• **Exercise input**:
■ ■ ■ ■ ■

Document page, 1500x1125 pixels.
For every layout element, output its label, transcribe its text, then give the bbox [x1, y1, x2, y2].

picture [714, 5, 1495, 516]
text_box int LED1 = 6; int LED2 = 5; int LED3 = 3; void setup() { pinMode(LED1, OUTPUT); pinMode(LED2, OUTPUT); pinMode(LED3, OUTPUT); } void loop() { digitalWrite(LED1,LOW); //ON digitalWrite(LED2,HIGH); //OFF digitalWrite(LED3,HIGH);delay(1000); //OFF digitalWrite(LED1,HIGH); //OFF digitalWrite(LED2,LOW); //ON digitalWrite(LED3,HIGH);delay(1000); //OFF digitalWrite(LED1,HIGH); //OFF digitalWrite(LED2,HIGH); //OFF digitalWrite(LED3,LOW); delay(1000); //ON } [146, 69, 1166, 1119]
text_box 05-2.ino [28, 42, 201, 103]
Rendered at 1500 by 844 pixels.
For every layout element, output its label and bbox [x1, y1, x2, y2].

■ ■ ■ ■ ■

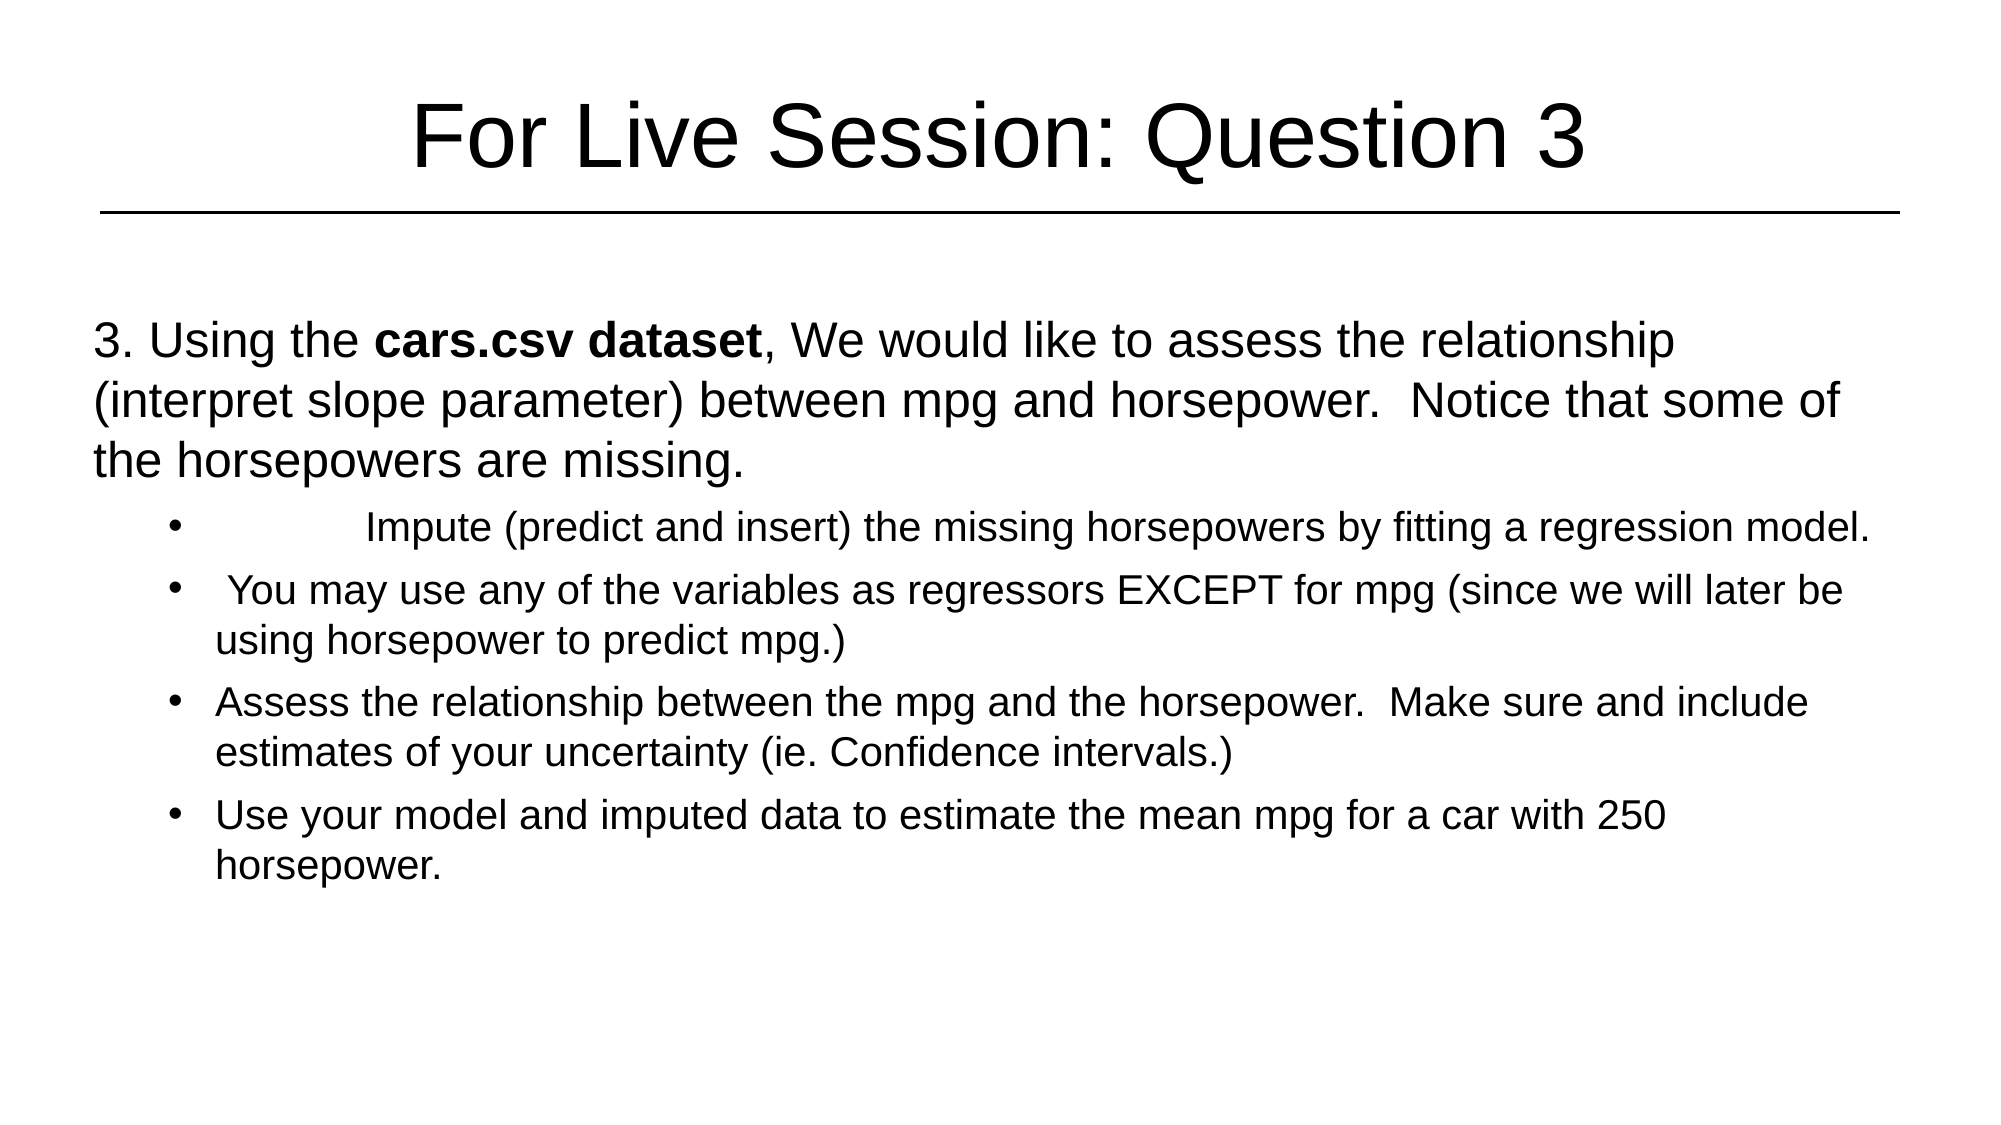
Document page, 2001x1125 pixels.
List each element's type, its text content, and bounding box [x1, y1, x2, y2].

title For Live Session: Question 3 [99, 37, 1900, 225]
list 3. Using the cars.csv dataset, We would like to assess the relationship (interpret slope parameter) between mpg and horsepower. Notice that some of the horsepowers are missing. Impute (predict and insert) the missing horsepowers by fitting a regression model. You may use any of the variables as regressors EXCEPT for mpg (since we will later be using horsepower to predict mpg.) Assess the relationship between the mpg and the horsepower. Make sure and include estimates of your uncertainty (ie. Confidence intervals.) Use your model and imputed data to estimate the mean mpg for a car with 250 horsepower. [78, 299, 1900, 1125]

■ ■ ■ ■ ■

• **Goal of the exercise**: Among the records above, find the lines where the word "page" appears and copy them.

• **Answer section**:
Document page, 1500x1125 pixels.
Document page, 2001x1125 pixels.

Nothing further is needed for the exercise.